Family trees

In an uncertain world, I am drawn to family gatherings and a place on my grandmother’s sofa

Illustration depicting four women sitting around a table eating and drinking.
‘I have found family gatherings a deep source of comfort over the past few years.’ Illustration for Hyphen by Jess Nash

There is so much beauty in the simple act of gathering: the laughter between generations, gossiping, the silence that no one needs to fill, all over several rounds of tea



When my bebe’s (grandmother’s) sister, Khala Adeeba, died earlier this year, my family gathered at bebe’s house every other day. People from our Iraqi community passed by, offering their condolences and grieving with my grandmother. The Qur’an was playing on the TV in the background, and the women of our family made several rounds of tea, bringing the guests kleicha and ka’ak biscuits.

When everyone left my grandma’s, we relaxed a little, the formalities staying at the door where we waved goodbye to guests. We put our feet up, drank more tea, and even laughed.

We have names for different types of gatherings. A ga’ada, which means “sitting”, is usually a casual get-together. An azeema tends to be a more formal and intentional dinner party. A hafla is a party, and then there are the ritual gatherings to honour the deceased or celebrate a birth.

When I was a child, I used to resent being forced to join my mother at her azayim or ga’dat (gatherings). I’d be forced to sit at tables of older women, their voices booming and shaking my small ear drums. Gossip — in a language that at that time was foreign to me — would hover around me, passing between the lips of women. Uncles with pot bellies would kiss my cheeks with their harsh stubble. I would lay down on my mother’s lap and clasp my palms to my ears, close my eyes and try to find respite amid the chaos.

But as I enter my late 20s and journey out of adolescence, I find myself returning to the places where I began. As the world seems more uncertain than I’ve ever experienced it, I am drawn to seeking a place on my mother’s or grandmother’s sofa, to gather with those who share my ancestry, to find belonging among kin. Amid the chaos, I want to be of service in the homes of my loved ones, making tea, clearing up the dishes, contributing to the loud chatter and laughter, moving furniture and buying gifts. 

When I joined my mother in Chicago for my second cousin’s wedding last December, I knew almost no one there. But I gladly sat at tables of elder Iraqis, often the only young person involved in the conversation. I felt belonging to something greater than myself. A connection to a web of life. The realisation that these elders need a witness to their stories or risk their experiences being forgotten. By absorbing their anecdotes of life in Iraq and migration, I can carry their memories.

As we prayed, ate and danced together, I began to appreciate these separate expressions that make up a gathering — and all the different types of gatherings for their various purposes.

Dance has always been a thread that binds people together. At weddings, haflat and family celebrations, the rhythm of the tabla or the sway of dabke pulls people into a circle where individuality dissolves into collective movement. Unlike conversation, which relies on words, dance communicates through the body, affirming joy, resilience and survival. To dance in community is to remind ourselves that our culture is alive, not just archived in memory.

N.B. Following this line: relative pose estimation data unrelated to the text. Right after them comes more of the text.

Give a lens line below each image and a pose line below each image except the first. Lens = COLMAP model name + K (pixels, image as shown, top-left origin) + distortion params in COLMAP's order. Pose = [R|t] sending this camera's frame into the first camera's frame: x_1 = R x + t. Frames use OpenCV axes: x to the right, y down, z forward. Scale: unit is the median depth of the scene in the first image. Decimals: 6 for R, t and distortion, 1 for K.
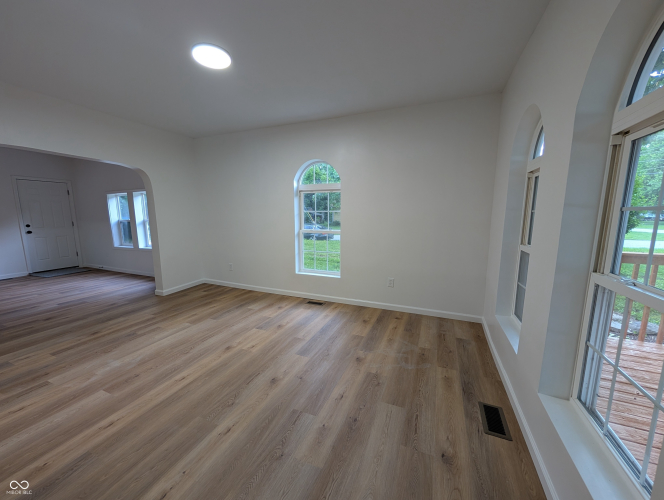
lens RADIAL K [[256.5, 0, 330.0], [0, 256.5, 251.4], [0, 0, 1]] dist [-0.000976, 0.000134]
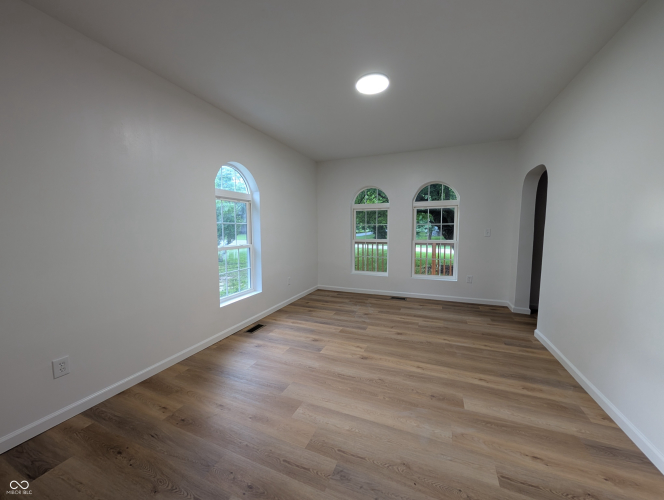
lens RADIAL K [[256.5, 0, 330.0], [0, 256.5, 251.4], [0, 0, 1]] dist [-0.000976, 0.000134]
pose [[-0.013739, -0.092811, 0.995589, -1.470168], [0.150951, 0.984079, 0.093821, -0.157417], [-0.988446, 0.151574, 0.000489, 1.165924]]
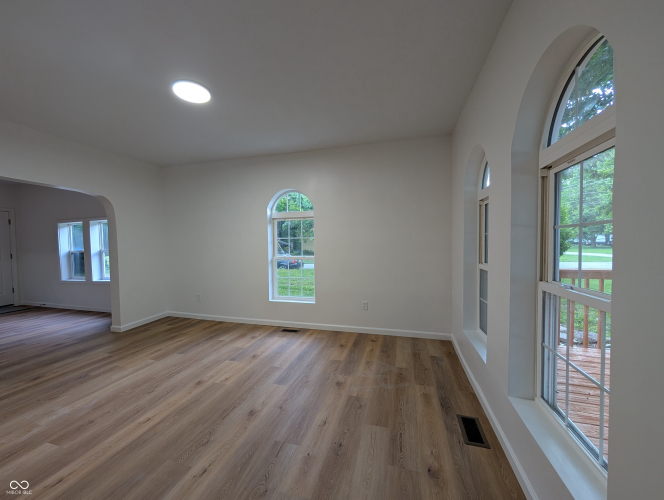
lens RADIAL K [[256.5, 0, 330.0], [0, 256.5, 251.4], [0, 0, 1]] dist [-0.000976, 0.000134]
pose [[0.992443, -0.017105, 0.121508, -0.033170], [0.030801, 0.993259, -0.111750, 0.024011], [-0.118777, 0.114648, 0.986280, -0.029330]]
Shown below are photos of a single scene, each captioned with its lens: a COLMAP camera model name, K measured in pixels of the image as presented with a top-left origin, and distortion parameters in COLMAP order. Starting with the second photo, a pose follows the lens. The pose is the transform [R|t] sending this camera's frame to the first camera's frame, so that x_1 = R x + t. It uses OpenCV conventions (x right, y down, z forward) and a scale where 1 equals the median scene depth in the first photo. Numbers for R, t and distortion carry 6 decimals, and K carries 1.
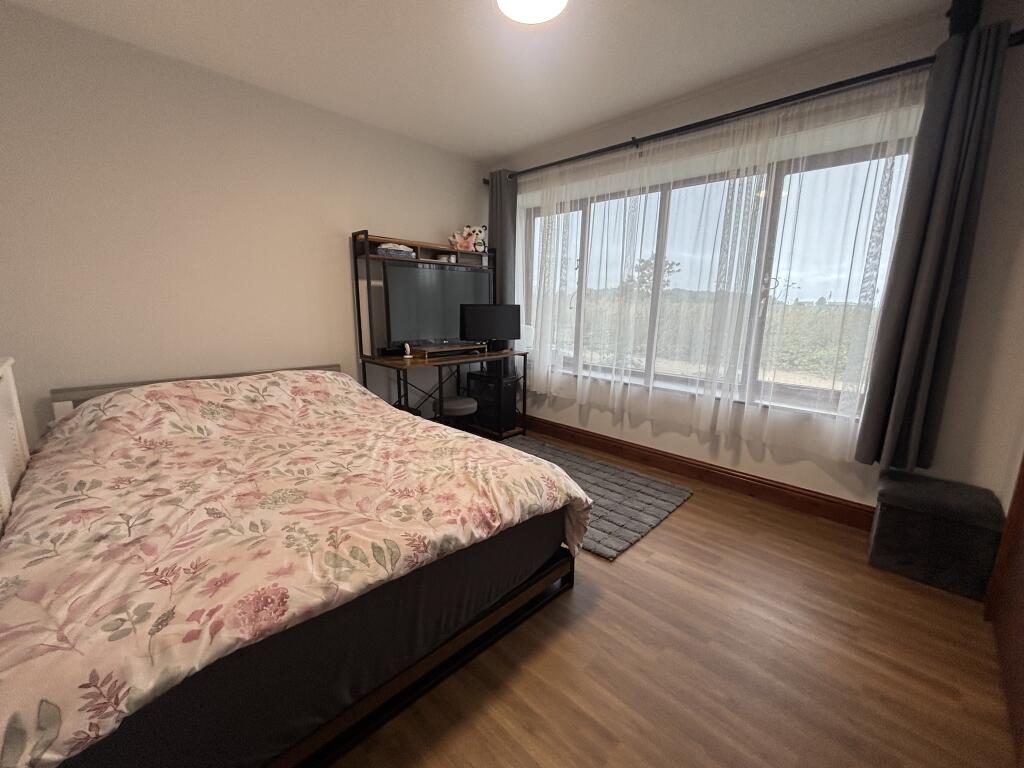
lens RADIAL K [[415.6, 0, 508.8], [0, 415.6, 382.0], [0, 0, 1]] dist [0.016278, -0.000412]
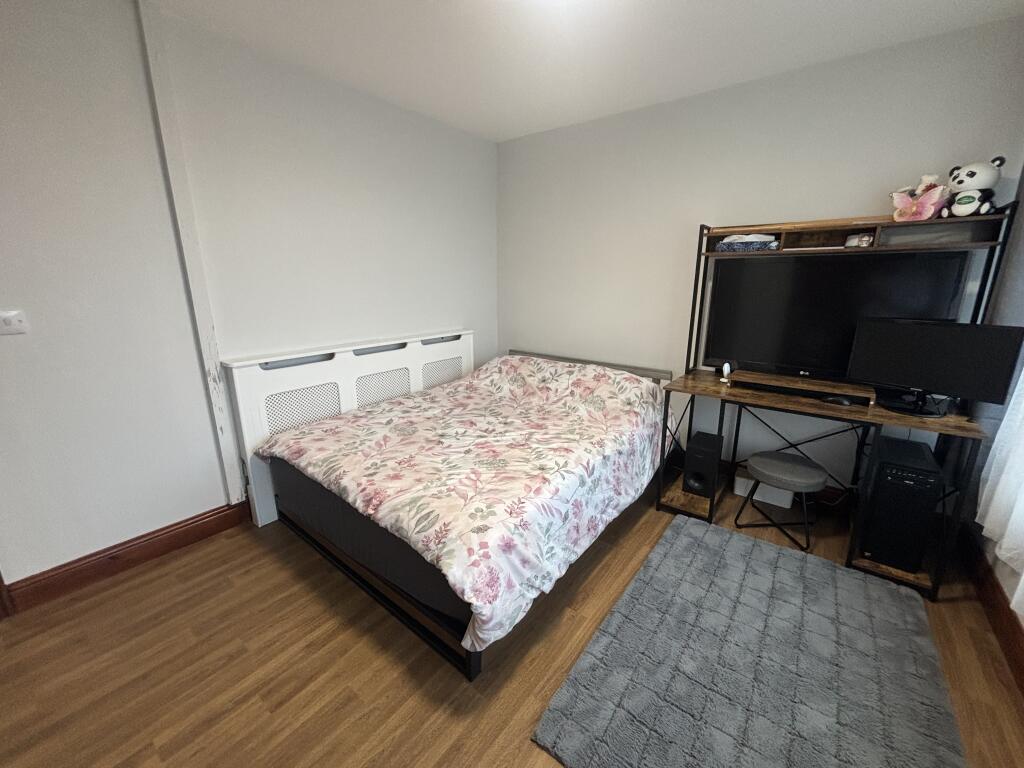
lens RADIAL K [[415.6, 0, 514.9], [0, 415.6, 382.5], [0, 0, 1]] dist [0.016278, -0.000412]
pose [[0.117880, 0.230799, -0.965834, 0.851460], [-0.185766, 0.960571, 0.206868, -0.265090], [0.975498, 0.155033, 0.156106, 0.901439]]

Gossip is often a key part of these gatherings, too — an essential part of any healthy society. I remember news of various divorces reaching me through the Iraqi grapevine and I would hear rumours of what someone’s husband was accused of. I’d learn which family had large sums of money and how they acquired it, and, of course, who was affiliated with which political party. Gossip has endured for millennia precisely because it sustains cooperation and strengthens community bonds.

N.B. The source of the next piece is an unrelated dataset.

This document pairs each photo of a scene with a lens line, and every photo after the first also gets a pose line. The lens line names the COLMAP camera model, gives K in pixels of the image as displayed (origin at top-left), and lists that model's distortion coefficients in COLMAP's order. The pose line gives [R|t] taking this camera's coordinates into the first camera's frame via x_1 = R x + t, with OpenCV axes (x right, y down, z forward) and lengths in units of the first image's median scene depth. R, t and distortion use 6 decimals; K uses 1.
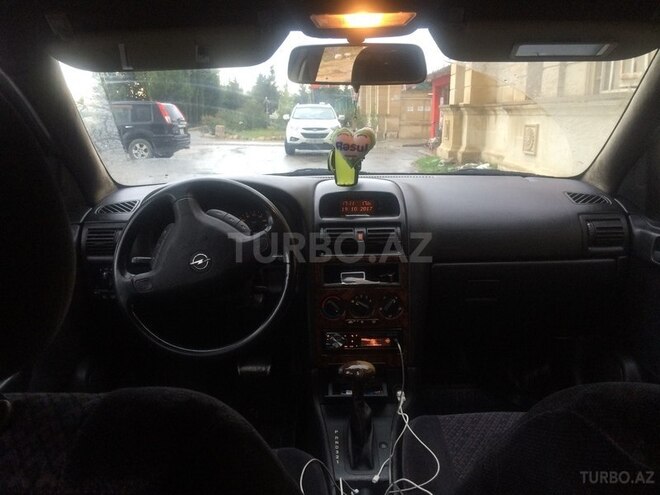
lens RADIAL K [[559.9, 0, 327.9], [0, 559.9, 247.6], [0, 0, 1]] dist [0.098476, -0.151184]
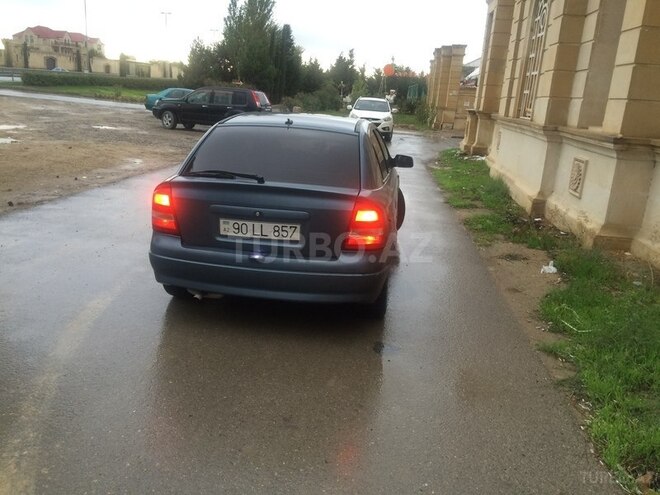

Mesopotamians were, apparently, great gossipers. And sitting in a living room of Mesopotamian women today in south-west London, it makes sense to see that continuity alive. The snippets exchanged in quiet corners of the kitchen or around a coffee table create a sense of kinship — for someone to divulge a community secret means they trust you. Or, perhaps, it is that person’s cheeky way of sharing information they feel needs to be heard, but protecting themselves from being the source. 

There is so much poetry and beauty in such a profoundly simple act of gathering: there is healing power in the laughter between generations, gossiping, sharing stories, the silences that no one feels the need to fill, the way these gatherings continue for hours into the night, with several rounds of tea made by various family members.

I have found family gatherings a deep source of comfort over the past few years — especially since the genocide in Gaza began, which made many of us seek to lean in closer to our communities. Gatherings are spaces where the community’s values are made manifest, where collective prayer, sharing of a physical space and hospitality, are markers of respect for those from the same blood or background. 

In this spirit, I try to never pass up an invitation, whether it be with my blood relatives or my chosen family or friends. Even when I’m feeling tired, antisocial or too busy, I remember that the price of community is a price worth paying.